Element and region data:
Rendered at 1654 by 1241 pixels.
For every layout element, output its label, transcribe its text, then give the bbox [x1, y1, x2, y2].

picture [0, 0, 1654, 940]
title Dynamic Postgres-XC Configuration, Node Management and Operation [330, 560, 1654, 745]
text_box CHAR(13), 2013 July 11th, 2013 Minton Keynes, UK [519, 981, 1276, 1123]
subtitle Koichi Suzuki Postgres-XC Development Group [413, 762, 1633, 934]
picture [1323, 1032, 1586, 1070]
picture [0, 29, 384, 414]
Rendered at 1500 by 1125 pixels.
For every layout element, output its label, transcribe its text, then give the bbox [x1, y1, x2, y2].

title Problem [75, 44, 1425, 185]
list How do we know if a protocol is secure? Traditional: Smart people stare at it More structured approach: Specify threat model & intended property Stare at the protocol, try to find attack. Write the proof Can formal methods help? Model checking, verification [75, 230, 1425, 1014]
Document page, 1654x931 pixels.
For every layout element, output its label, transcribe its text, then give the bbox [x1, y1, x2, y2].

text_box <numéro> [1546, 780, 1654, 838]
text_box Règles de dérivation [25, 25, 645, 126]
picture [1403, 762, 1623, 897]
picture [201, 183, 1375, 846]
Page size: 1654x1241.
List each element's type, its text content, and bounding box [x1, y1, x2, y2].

YOUR OBJECTIVE:
Set out every line of the listing above as a numbered list, skipping the blank lines.

SOLUTION FOR THIS TASK:
1. Rendered at 1654 by 1241 pixels.
2. For every layout element, output its label, transcribe its text, then give the bbox [x1, y1, x2, y2].
3. picture [0, 0, 1654, 940]
4. title Dynamic Postgres-XC Configuration, Node Management and Operation [330, 560, 1654, 745]
5. text_box CHAR(13), 2013 July 11th, 2013 Minton Keynes, UK [519, 981, 1276, 1123]
6. subtitle Koichi Suzuki Postgres-XC Development Group [413, 762, 1633, 934]
7. picture [1323, 1032, 1586, 1070]
8. picture [0, 29, 384, 414]
9. Rendered at 1500 by 1125 pixels.
10. For every layout element, output its label, transcribe its text, then give the bbox [x1, y1, x2, y2].
11. title Problem [75, 44, 1425, 185]
12. list How do we know if a protocol is secure? Traditional: Smart people stare at it More structured approach: Specify threat model & intended property Stare at the protocol, try to find attack. Write the proof Can formal methods help? Model checking, verification [75, 230, 1425, 1014]
13. Document page, 1654x931 pixels.
14. For every layout element, output its label, transcribe its text, then give the bbox [x1, y1, x2, y2].
15. text_box <numéro> [1546, 780, 1654, 838]
16. text_box Règles de dérivation [25, 25, 645, 126]
17. picture [1403, 762, 1623, 897]
18. picture [201, 183, 1375, 846]
19. Page size: 1654x1241.
20. List each element's type, its text content, and bounding box [x1, y1, x2, y2].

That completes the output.